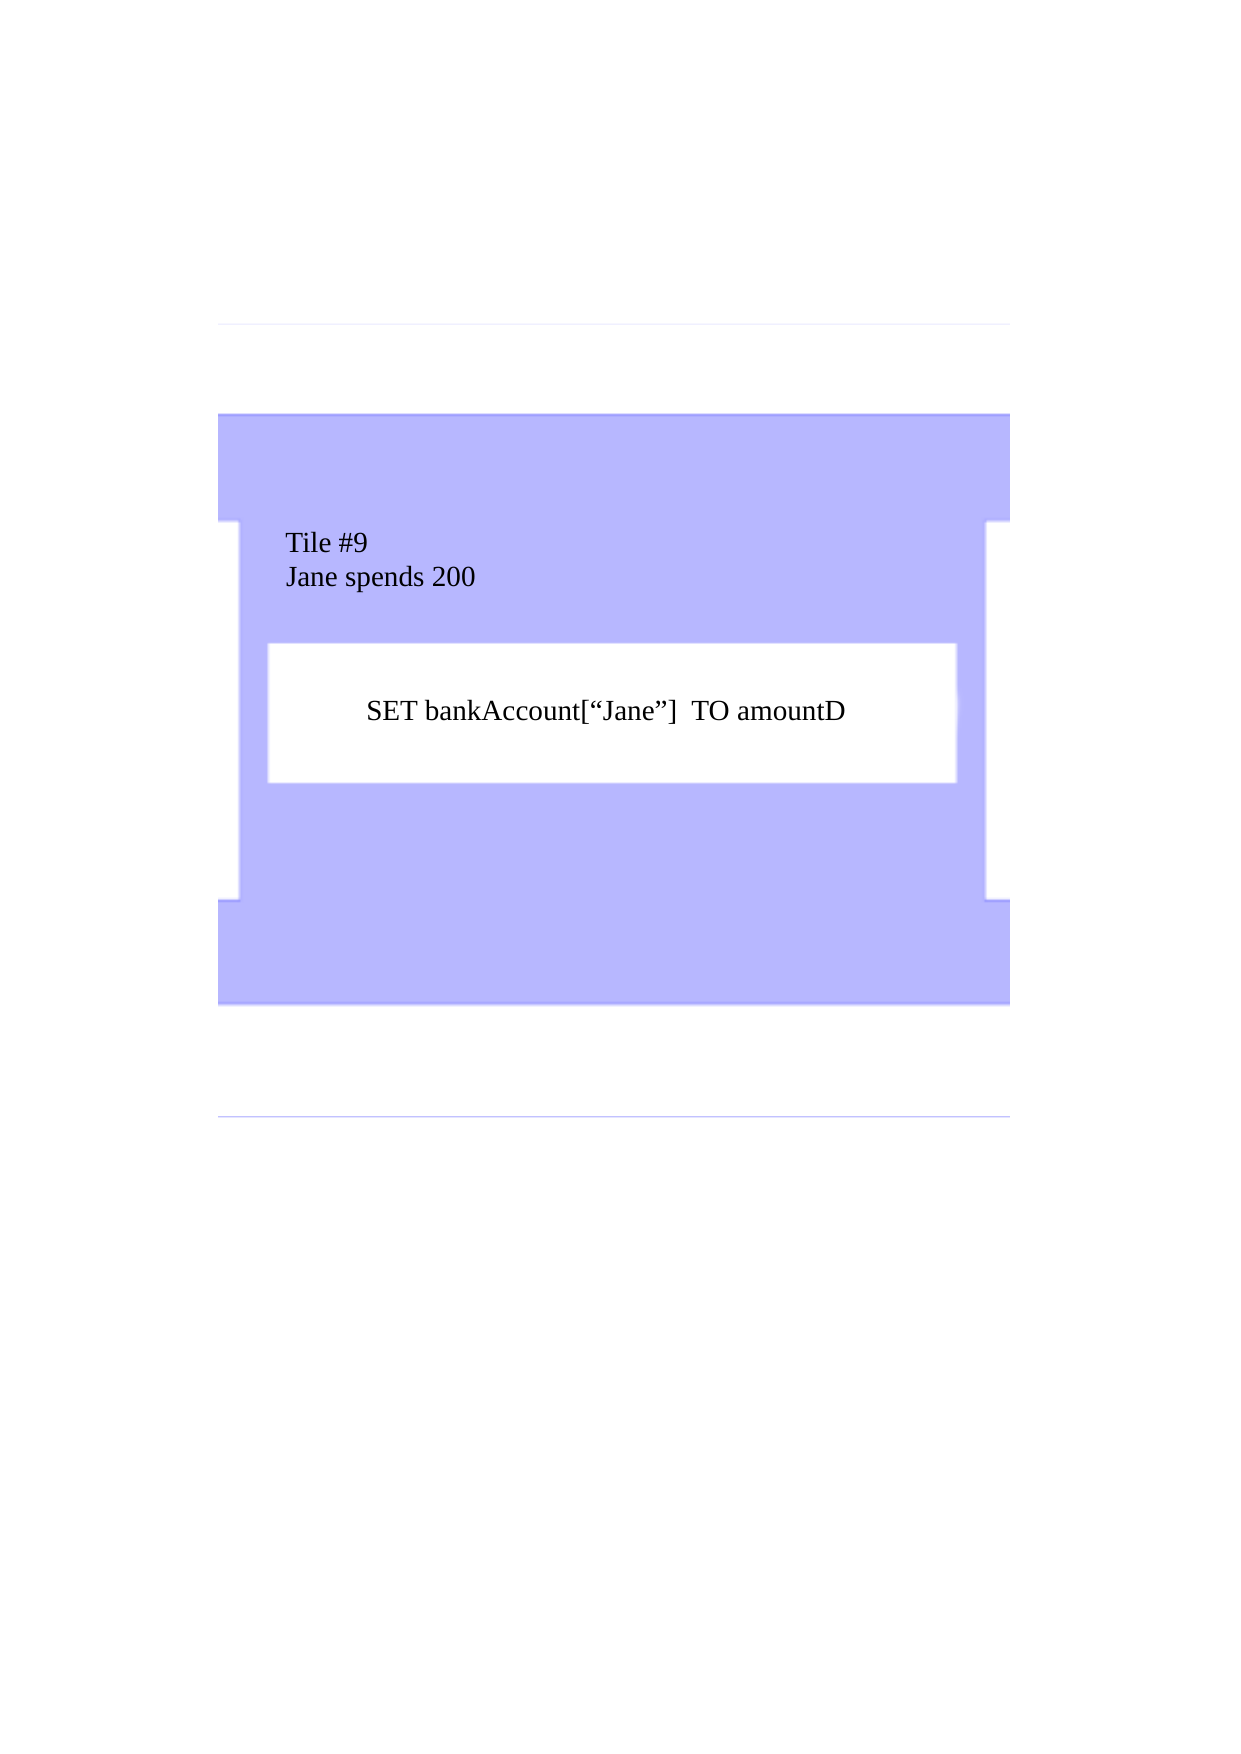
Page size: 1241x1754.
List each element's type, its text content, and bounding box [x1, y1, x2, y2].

text SET bankAccount[“Jane”] TO amountD [1010, 693, 1122, 727]
text SET bankAccount[“Jane”] TO amountD [118, 693, 218, 727]
text Jane spends 200 [1010, 559, 1122, 592]
text Tile #9 [1010, 525, 1122, 559]
text Jane spends 200 [118, 559, 218, 592]
text Tile #9 [118, 525, 218, 559]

.....

Stated task.
Rewrite every row with "bounding box" changed to "enclosing rectangle" and everything else kept the same. Omit the pictures.

Exercise solution.
Page size: 1241x1754.
List each element's type, its text content, and enclosing rectangle [x1, y1, x2, y2].

text SET bankAccount[“Jane”] TO amountD [1010, 693, 1122, 727]
text SET bankAccount[“Jane”] TO amountD [118, 693, 218, 727]
text Jane spends 200 [1010, 559, 1122, 592]
text Tile #9 [1010, 525, 1122, 559]
text Jane spends 200 [118, 559, 218, 592]
text Tile #9 [118, 525, 218, 559]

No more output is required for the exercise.